- Born: Denise Leitão Rocha December 5, 1983 (age 42) Brasília, DF, Brazil
- Television: A Fazenda 6 (runner-up)

= Denise Rocha =

Brazilian model, lawyer and former parliamentary adviser

Denise Rocha (born Denise Leitão Rocha; December 5, 1983) is a Brazilian model, lawyer, and a former parliamentary adviser, best known for coming in second place on the sixth season of the A Fazenda a reality show broadcast by Rede Record in 2013. She made the cover of Playboy Magazine in 2012.

==Career as lawyer==
Rocha worked until January 2011 at the office of a Federal senator, CIRO NOGUEIRA. Her task was to monitor the progress of the committees coordinated by Senator Ciro Nogueira, such as the Parliamentary Enquiry Commission (CPI) for the Cachoeira case.

She was separated from her commissioned position as a parliamentary adviser with the office of Senator Nogueira (PP-PI).
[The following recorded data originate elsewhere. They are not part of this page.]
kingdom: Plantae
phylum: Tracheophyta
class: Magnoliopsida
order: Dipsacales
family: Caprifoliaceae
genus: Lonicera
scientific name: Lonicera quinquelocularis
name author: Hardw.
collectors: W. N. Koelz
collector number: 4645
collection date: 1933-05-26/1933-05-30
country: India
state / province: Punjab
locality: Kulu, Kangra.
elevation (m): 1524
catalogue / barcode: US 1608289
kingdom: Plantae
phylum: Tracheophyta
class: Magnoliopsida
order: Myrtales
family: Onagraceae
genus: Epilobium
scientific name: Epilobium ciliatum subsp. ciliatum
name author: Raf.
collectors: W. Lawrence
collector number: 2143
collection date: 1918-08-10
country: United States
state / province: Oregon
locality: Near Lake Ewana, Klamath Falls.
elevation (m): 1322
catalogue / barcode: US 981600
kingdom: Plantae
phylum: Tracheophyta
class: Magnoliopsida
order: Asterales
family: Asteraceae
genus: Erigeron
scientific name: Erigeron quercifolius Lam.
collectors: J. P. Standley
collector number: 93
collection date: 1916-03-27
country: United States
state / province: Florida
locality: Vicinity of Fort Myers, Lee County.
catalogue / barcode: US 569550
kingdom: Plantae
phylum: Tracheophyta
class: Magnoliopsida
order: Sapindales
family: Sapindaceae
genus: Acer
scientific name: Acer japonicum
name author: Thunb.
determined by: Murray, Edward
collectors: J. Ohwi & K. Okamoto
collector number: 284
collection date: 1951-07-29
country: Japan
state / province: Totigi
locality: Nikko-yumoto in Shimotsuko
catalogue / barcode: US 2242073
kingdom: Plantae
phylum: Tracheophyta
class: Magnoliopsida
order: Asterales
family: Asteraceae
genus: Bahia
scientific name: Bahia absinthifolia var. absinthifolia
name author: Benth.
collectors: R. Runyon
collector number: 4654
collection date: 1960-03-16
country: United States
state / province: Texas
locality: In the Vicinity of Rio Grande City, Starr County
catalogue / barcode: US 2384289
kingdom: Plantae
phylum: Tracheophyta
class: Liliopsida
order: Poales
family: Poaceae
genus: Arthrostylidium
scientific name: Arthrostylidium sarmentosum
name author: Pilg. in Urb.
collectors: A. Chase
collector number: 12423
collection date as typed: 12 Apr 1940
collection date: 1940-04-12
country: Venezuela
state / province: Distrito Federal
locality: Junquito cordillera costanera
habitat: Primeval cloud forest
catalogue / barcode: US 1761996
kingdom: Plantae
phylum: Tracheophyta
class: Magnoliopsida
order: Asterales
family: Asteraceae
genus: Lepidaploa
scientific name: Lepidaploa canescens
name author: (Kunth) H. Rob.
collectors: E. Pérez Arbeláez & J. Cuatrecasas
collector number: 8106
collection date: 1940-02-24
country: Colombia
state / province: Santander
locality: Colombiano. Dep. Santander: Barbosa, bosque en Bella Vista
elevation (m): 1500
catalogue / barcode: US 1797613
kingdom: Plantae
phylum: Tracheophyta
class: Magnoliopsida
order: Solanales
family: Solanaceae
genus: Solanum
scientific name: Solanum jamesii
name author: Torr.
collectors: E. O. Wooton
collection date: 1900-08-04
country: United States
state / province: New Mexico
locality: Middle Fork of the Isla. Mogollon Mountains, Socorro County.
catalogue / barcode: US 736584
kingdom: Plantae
Rocha became the center of attention in Congress after the leak of a video that shows her having sex with a man, a video made six years earlier.

==Career as a model==
Rocha was selected for the cover of Playboy Magazine for the September 2012 issue, and she was the muse of samba school Mocidade Independente de Padre Miguel in 2013, during Brazilian Carnaval. Soon after, she was invited to join the cast of the sixth season of the A Fazenda.

==A Fazenda ==
On Jun 23, 2013, Rocha was officially announced by host Britto Junior as one of the sixteen celebrity contestants who would be on the sixth season of A Fazenda, the Brazilian version of the reality series The Farm, which aired on Rede Record.

On September 29, 2013, after 100 days of confinement, she was runner-up to Bárbara Evans who won season six of that reality show, with 54.87% of the vote and who took home the grand prize of 2 million reais. Rocha as second-place finish, with 41.28%, won her a brand new car. Marcos Oliver finished in third place with 3.85% of the vote.

Trivia

- She is one among four participants, and the three women to be nominated in the first week and reach the final two, with the other being Sergio Abreu of the A Fazenda 3 e Ana Paula Minerato A Fazenda 8. Both finished as runners-up, whereas Viviane Araújo finished the winner of the season she participated A Fazenda 5.
- She won the last challenge of the Farmer of the week who competed in the season.